Çankaya, elit bir büyük kent durumundadır. Kültür ve ekonomik düzeyi Türkiye ortalamasının üstünde olan bir semttir. Çok büyük, absürt mimarinin ve çok katlı gökdelenler en hızlı yükseldiği çirkin binaların semti oldu. Üstte okuduğunuz yabancı yiyecek ve giyim mağaza isimleri daha da çoktur. Sanki başka bir ülkede gibi hissedersiniz. Çayyolu, Ahlatlıbel, Bağlıca artık ulaşılmaz yerler oldu. Batıkent kültürlü bir memur semtidir. Kapalı, türbanlı kadınlar burada pek bulunmaz. Ama Sincan, daracık cadde ve sokakları, muhafazakâr yaşam tarzı, alt gelir ve kültür seviyesiyle Ankara’nın en karışık ilçeleri arasında ilk sıradadır.

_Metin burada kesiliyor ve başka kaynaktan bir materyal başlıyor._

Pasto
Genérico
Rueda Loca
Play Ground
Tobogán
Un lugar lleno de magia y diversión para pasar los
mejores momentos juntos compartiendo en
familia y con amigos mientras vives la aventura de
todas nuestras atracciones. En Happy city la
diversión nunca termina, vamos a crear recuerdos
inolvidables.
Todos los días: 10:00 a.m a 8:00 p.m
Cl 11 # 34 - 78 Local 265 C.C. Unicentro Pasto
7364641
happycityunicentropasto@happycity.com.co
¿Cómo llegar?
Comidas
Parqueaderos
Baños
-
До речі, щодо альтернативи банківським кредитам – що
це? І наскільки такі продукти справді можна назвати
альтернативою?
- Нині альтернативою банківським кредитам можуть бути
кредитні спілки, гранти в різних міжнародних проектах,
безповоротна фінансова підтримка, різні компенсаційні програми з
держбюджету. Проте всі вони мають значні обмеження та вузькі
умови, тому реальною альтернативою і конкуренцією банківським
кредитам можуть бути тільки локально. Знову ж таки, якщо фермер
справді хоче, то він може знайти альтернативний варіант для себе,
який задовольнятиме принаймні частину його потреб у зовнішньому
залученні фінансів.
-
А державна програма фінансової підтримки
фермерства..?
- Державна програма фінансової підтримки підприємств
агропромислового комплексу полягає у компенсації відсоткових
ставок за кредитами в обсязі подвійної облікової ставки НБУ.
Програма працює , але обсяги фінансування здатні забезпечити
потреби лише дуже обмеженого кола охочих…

Ankara’da gece hayatını üçe ayırabiliriz. Ulus, sanayi çalışanları, lümpenler, kaçamak yapmak isteyen küçük esnaf, yani alt gelir grubuna hitap ediyor. Kızılay memur, tezgahtar, öğrenci, mürekkep yalamış kişilerin gittiği türkü bar, birahane, entelektüellerin uğrak yeridir. Çankaya, Esat, Çayyolu, Oran gibi yerlerde varsıllar yaşar ve oralardaki mekanlar varsıllara hizmet eder.
Yeşili betona tercih eden TOKİ evleri hemen hemen Ankara’nın her yerine hakim oldu. Ama ev kiraları maaşların 1/3 kadarını aşıyor.
Bir de turizm sorunu var.Eskiden az da olsa yabancı turist gelirdi. Ankara’yı turizm merkezi yapacağını vaat eden eski ABB başkanı İ.Melih Gökçek, zamanında beri ben hiç bir yabancı turist görmedim. Çokça Ortadoğu kökenliler görülür oldu. Zaten onlar turist değil asalak geçinenlerdir. Gören varsa resmini çekerek watsaptan bana yollarsa sevinirim.
Şimdi soru şu; elli yıl önceki Ankara’da mı yaşamak istersiniz yoksa şimdiki Ankara’da mı?
Ömer Yalçın
18.09.2020
YORUMLAR
Bit pazarı itfaiye meydanı, Aydınlıkevler eskinin lüks semti idi, rahmetli modern carsı Ulys'ra Sümerbank unutulur mu...bir de Hacettepe kabadayıları.
1972-2009 yıllrında aralıklarla yaşadığım şehir..."Aşaaeylence bebesi"yiz diye çok tesbih salladık.
Sehrin ölümüne tanıklık etmediğine seviniyorum, inşallah yeniden canlanır. Güzel bir yazı olmuş hoşuma gitti. Sağolun...
Kimbilir tarafından 9/18/2020 6:40:14 PM zamanında düzenlenmiştir.